— Study material —
□ □ □
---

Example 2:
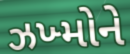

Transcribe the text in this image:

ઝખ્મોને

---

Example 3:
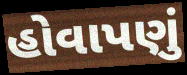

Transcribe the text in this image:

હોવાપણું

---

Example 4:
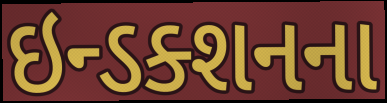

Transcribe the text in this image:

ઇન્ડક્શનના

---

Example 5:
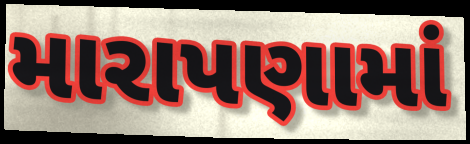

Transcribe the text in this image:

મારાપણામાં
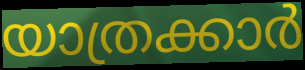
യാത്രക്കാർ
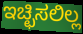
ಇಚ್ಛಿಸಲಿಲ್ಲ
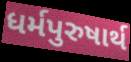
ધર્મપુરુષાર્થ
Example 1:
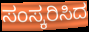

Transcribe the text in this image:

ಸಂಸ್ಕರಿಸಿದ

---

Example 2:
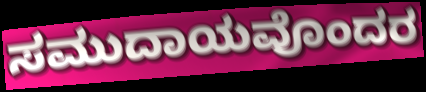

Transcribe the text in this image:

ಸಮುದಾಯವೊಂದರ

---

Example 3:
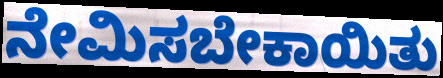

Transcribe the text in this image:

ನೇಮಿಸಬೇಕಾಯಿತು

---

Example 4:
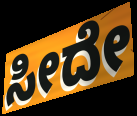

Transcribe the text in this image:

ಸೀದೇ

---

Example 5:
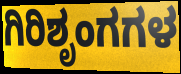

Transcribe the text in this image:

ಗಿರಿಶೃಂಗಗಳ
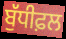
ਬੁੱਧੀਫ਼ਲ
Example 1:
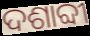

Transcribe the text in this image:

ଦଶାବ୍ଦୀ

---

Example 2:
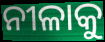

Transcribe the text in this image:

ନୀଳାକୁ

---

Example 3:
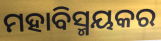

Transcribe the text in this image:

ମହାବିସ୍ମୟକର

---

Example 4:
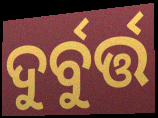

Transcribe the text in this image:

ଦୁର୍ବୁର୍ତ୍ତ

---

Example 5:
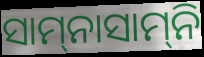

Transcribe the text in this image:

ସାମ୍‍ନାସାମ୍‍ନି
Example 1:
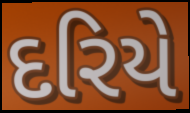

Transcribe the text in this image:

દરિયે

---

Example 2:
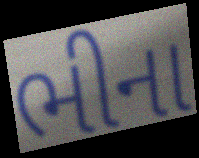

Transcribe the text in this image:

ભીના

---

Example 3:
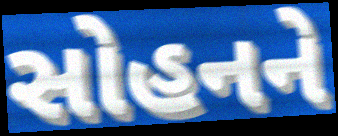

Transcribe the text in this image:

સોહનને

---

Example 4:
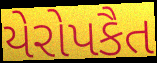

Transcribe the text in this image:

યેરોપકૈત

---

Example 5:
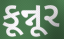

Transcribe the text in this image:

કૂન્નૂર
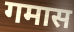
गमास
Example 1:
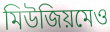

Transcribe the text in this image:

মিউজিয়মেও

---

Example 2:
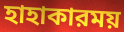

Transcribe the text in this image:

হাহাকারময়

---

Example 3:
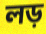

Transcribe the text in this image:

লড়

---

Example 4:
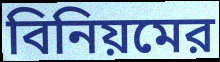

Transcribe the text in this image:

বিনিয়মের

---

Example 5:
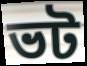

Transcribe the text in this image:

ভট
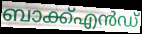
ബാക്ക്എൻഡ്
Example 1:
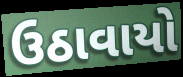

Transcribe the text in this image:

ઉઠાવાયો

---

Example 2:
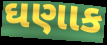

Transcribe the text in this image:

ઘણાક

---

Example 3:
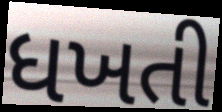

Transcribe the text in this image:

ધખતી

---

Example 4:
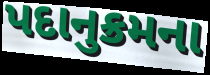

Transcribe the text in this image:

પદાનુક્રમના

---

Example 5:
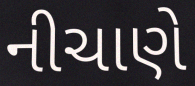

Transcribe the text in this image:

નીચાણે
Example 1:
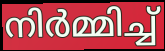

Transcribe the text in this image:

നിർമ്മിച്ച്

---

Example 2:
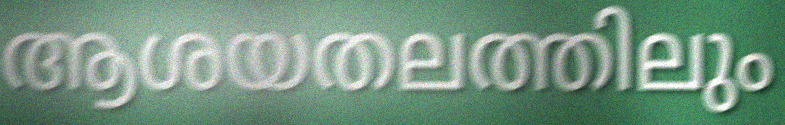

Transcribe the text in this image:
□ □ □
Apart from the pictures, every line of the material above is to be returned word for word.

— Your solution —
---

Example 2:

Transcribe the text in this image:

ઝખ્મોને

---

Example 3:

Transcribe the text in this image:

હોવાપણું

---

Example 4:

Transcribe the text in this image:

ઇન્ડક્શનના

---

Example 5:

Transcribe the text in this image:

મારાપણામાં
യാത്രക്കാർ
ಇಚ್ಛಿಸಲಿಲ್ಲ
ધર્મપુરુષાર્થ
Example 1:

Transcribe the text in this image:

ಸಂಸ್ಕರಿಸಿದ

---

Example 2:

Transcribe the text in this image:

ಸಮುದಾಯವೊಂದರ

---

Example 3:

Transcribe the text in this image:

ನೇಮಿಸಬೇಕಾಯಿತು

---

Example 4:

Transcribe the text in this image:

ಸೀದೇ

---

Example 5:

Transcribe the text in this image:

ಗಿರಿಶೃಂಗಗಳ
ਬੁੱਧੀਫ਼ਲ
Example 1:

Transcribe the text in this image:

ଦଶାବ୍ଦୀ

---

Example 2:

Transcribe the text in this image:

ନୀଳାକୁ

---

Example 3:

Transcribe the text in this image:

ମହାବିସ୍ମୟକର

---

Example 4:

Transcribe the text in this image:

ଦୁର୍ବୁର୍ତ୍ତ

---

Example 5:

Transcribe the text in this image:

ସାମ୍‍ନାସାମ୍‍ନି
Example 1:

Transcribe the text in this image:

દરિયે

---

Example 2:

Transcribe the text in this image:

ભીના

---

Example 3:

Transcribe the text in this image:

સોહનને

---

Example 4:

Transcribe the text in this image:

યેરોપકૈત

---

Example 5:

Transcribe the text in this image:

કૂન્નૂર
गमास
Example 1:

Transcribe the text in this image:

মিউজিয়মেও

---

Example 2:

Transcribe the text in this image:

হাহাকারময়

---

Example 3:

Transcribe the text in this image:

লড়

---

Example 4:

Transcribe the text in this image:

বিনিয়মের

---

Example 5:

Transcribe the text in this image:

ভট
ബാക്ക്എൻഡ്
Example 1:

Transcribe the text in this image:

ઉઠાવાયો

---

Example 2:

Transcribe the text in this image:

ઘણાક

---

Example 3:

Transcribe the text in this image:

ધખતી

---

Example 4:

Transcribe the text in this image:

પદાનુક્રમના

---

Example 5:

Transcribe the text in this image:

નીચાણે
Example 1:

Transcribe the text in this image:

നിർമ്മിച്ച്

---

Example 2:

Transcribe the text in this image:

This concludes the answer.